Finally the last chapter does warrant a disclaimer about how sports is an art and is it composed to humans who have emotions, so while statistics is a way to quantify probabilities in sports, it is not the only way to view and enjoy sports. I’m glad the authors included the last spiel and recognize the flaws in setting numbers to sports to generate stats.

Going deeper into the book, it covered many “sayings” that dad coaches used to spew at my peewee little league basketball/soccer/volleyball teams such as “There is no I in team,” and also phrases our high school athletic directors would scream in when the score was close such as, “TIMEOUT, we need to stop their momentum,” or “We’ve got home court advantage for these last few minutes.” After having read these analyses, I felt kind of old rethinking all the moments  when my past coaches would use these sports adages and my past self would take it as the gospel without ever questioning it.
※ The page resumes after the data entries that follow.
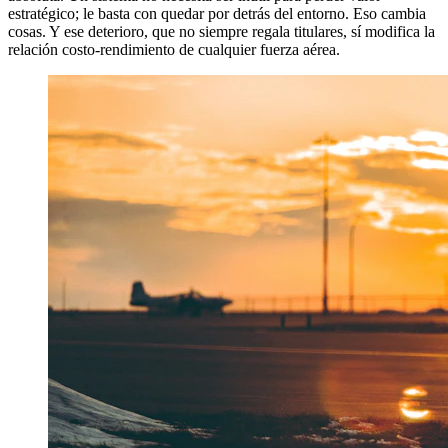
estratégico; le basta con quedar por detrás del entorno. Eso cambia
cosas. Y ese deterioro, que no siempre regala titulares, sí modifica la
relación costo-rendimiento de cualquier fuerza aérea.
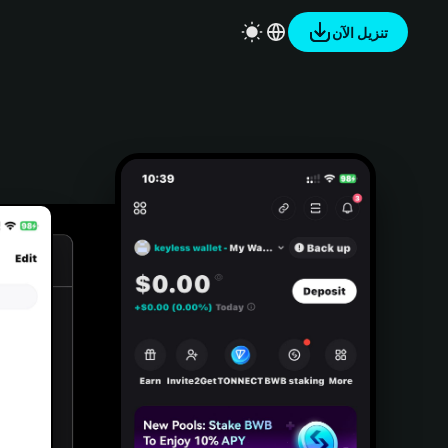
تنزيل الآن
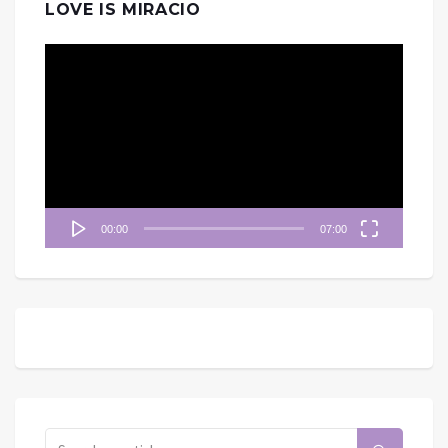
LOVE IS MIRACIO
視
訊
播
放
器
00:00
07:00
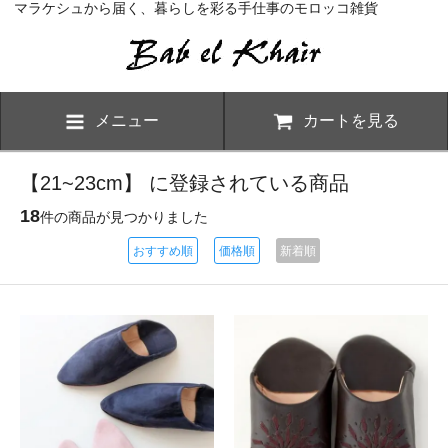
マラケシュから届く、暮らしを彩る手仕事のモロッコ雑貨
メニュー
カートを見る
【21~23cm】 に登録されている商品
18
件の商品が見つかりました
おすすめ順
価格順
新着順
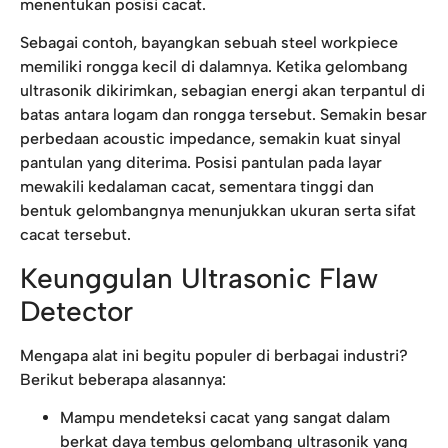
menentukan posisi cacat.
Sebagai contoh, bayangkan sebuah steel workpiece
memiliki rongga kecil di dalamnya. Ketika gelombang
ultrasonik dikirimkan, sebagian energi akan terpantul di
batas antara logam dan rongga tersebut. Semakin besar
perbedaan acoustic impedance, semakin kuat sinyal
pantulan yang diterima. Posisi pantulan pada layar
mewakili kedalaman cacat, sementara tinggi dan
bentuk gelombangnya menunjukkan ukuran serta sifat
cacat tersebut.
Keunggulan Ultrasonic Flaw
Detector
Mengapa alat ini begitu populer di berbagai industri?
Berikut beberapa alasannya:
Mampu mendeteksi cacat yang sangat dalam
berkat daya tembus gelombang ultrasonik yang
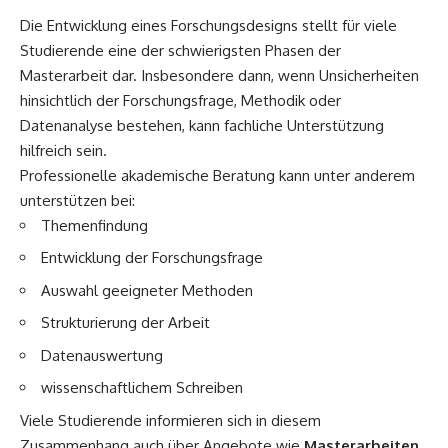
Die Entwicklung eines Forschungsdesigns stellt für viele
Studierende eine der schwierigsten Phasen der
Masterarbeit dar. Insbesondere dann, wenn Unsicherheiten
hinsichtlich der Forschungsfrage, Methodik oder
Datenanalyse bestehen, kann fachliche Unterstützung
hilfreich sein.
Professionelle akademische Beratung kann unter anderem
unterstützen bei:
Themenfindung
Entwicklung der Forschungsfrage
Auswahl geeigneter Methoden
Strukturierung der Arbeit
Datenauswertung
wissenschaftlichem Schreiben
Viele Studierende informieren sich in diesem
Zusammenhang auch über Angebote wie
Masterarbeiten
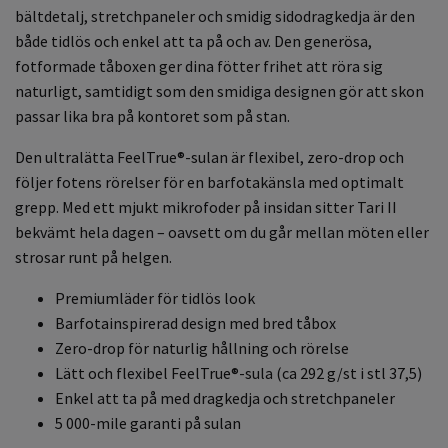
bältdetalj, stretchpaneler och smidig sidodragkedja är den
både tidlös och enkel att ta på och av. Den generösa,
fotformade tåboxen ger dina fötter frihet att röra sig
naturligt, samtidigt som den smidiga designen gör att skon
passar lika bra på kontoret som på stan.
Den ultralätta FeelTrue®-sulan är flexibel, zero-drop och
följer fotens rörelser för en barfotakänsla med optimalt
grepp. Med ett mjukt mikrofoder på insidan sitter Tari II
bekvämt hela dagen – oavsett om du går mellan möten eller
strosar runt på helgen.
Premiumläder för tidlös look
Barfotainspirerad design med bred tåbox
Zero-drop för naturlig hållning och rörelse
Lätt och flexibel FeelTrue®-sula (ca 292 g/st i stl 37,5)
Enkel att ta på med dragkedja och stretchpaneler
5 000-mile garanti på sulan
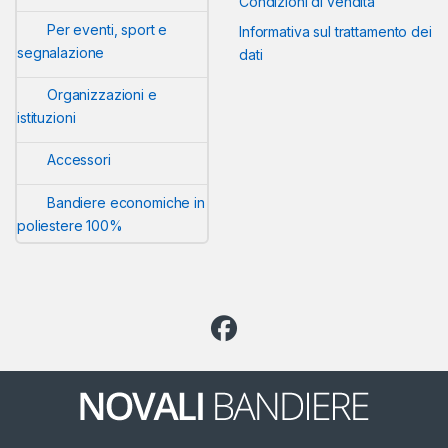
Condizioni di vendita
Per eventi, sport e
Informativa sul trattamento dei
segnalazione
dati
Organizzazioni e
istituzioni
Accessori
Bandiere economiche in
poliestere 100%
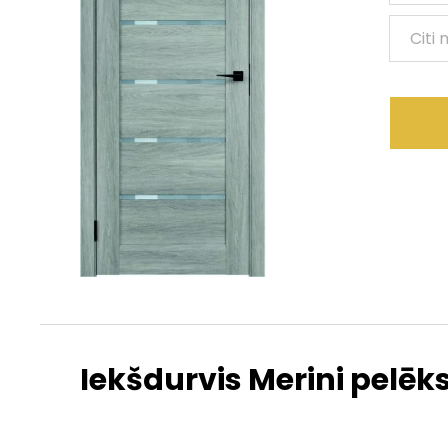
Citi
Iekšdurvis Merini pelēks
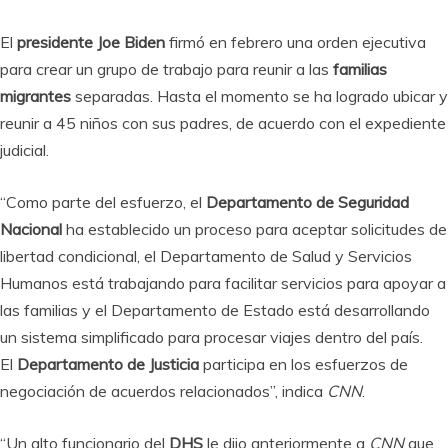
El
presidente Joe Biden
firmó en febrero una orden ejecutiva
para crear un grupo de trabajo para reunir a las
familias
migrantes
separadas. Hasta el momento se ha logrado ubicar y
reunir a 45 niños con sus padres, de acuerdo con el expediente
judicial.
“Como parte del esfuerzo, el
Departamento de Seguridad
Nacional
ha establecido un proceso para aceptar solicitudes de
libertad condicional, el Departamento de Salud y Servicios
Humanos está trabajando para facilitar servicios para apoyar a
las familias y el Departamento de Estado está desarrollando
un sistema simplificado para procesar viajes dentro del país.
El
Departamento de Justicia
participa en los esfuerzos de
negociación de acuerdos relacionados”, indica
CNN
.
“Un alto funcionario del
DHS
le dijo anteriormente a
CNN
que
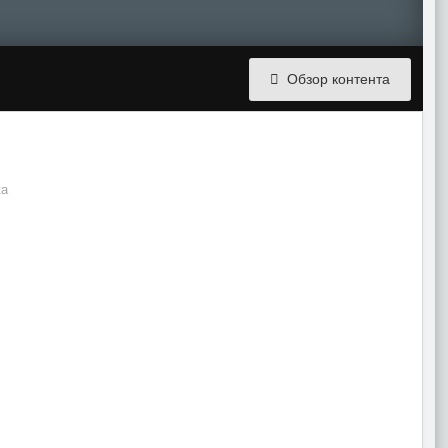
Обзор контента
ка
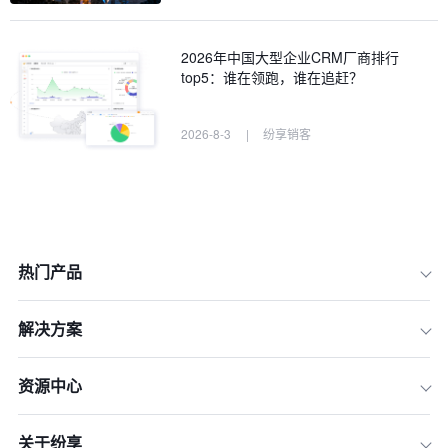
2026年中国大型企业CRM厂商排行
top5：谁在领跑，谁在追赶？
2026-8-3
|
纷享销客
热门产品
解决方案
一、 2026年国内CRM系统排名评选标
准
资源中心
二、 2026年国内CRM系统软件排名To
p 10详解
关于纷享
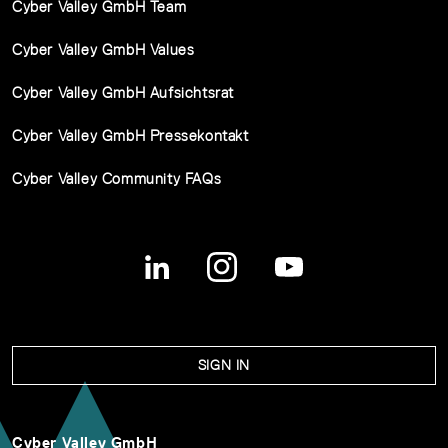
Cyber Valley GmbH Team
Cyber Valley GmbH Values
Cyber Valley GmbH Aufsichtsrat
Cyber Valley GmbH Pressekontakt
Cyber Valley Community FAQs
SIGN IN
Cyber Valley GmbH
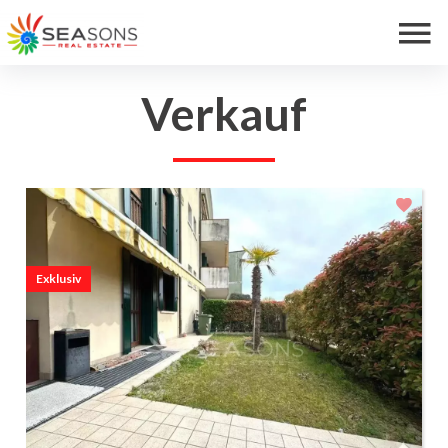
Verkauf
Exklusiv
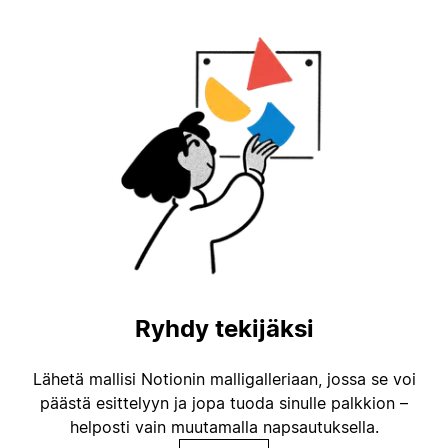
Ryhdy tekijäksi
Lähetä mallisi Notionin malligalleriaan, jossa se voi
päästä esittelyyn ja jopa tuoda sinulle palkkion –
helposti vain muutamalla napsautuksella.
It made me wonder if my coaches ever questioned “these truths” or if the words of Michael Jordan (“Defense wins championships”) was credible enough.

However though this was an interesting read, I’m glad I did not read this while I was still playing any sport competitively. Yes, statistics are supposed to help optimize the game, and this is why team managers of professional sports teams hire statistics consultants. However I’m glad I got to play as a kid, being able to make decisions in the heat of the gaming moment. I was able to judge each scenario with my alert eyes at the time instead of over-analyzing whether or not the probability of me taking the winning shot would eventually coincide with wining the pee wee championships.

This book  definitely gave me interesting insight and I think the only myth it didn’t “bust” was whether or not athletes actually have an advantage being left handed (future research paper topic?).

At the end of the day, sports is still to me what I thought of it as when I was a little girl, something fun I do with my friends, not a subject to over analyze and crunch numbers over. If I could go back and play competitively, I definitely would throw aside all my books and run on the court, but since I have my physical limitations, I guess at least sports (stats) can help keep my mind and brain active.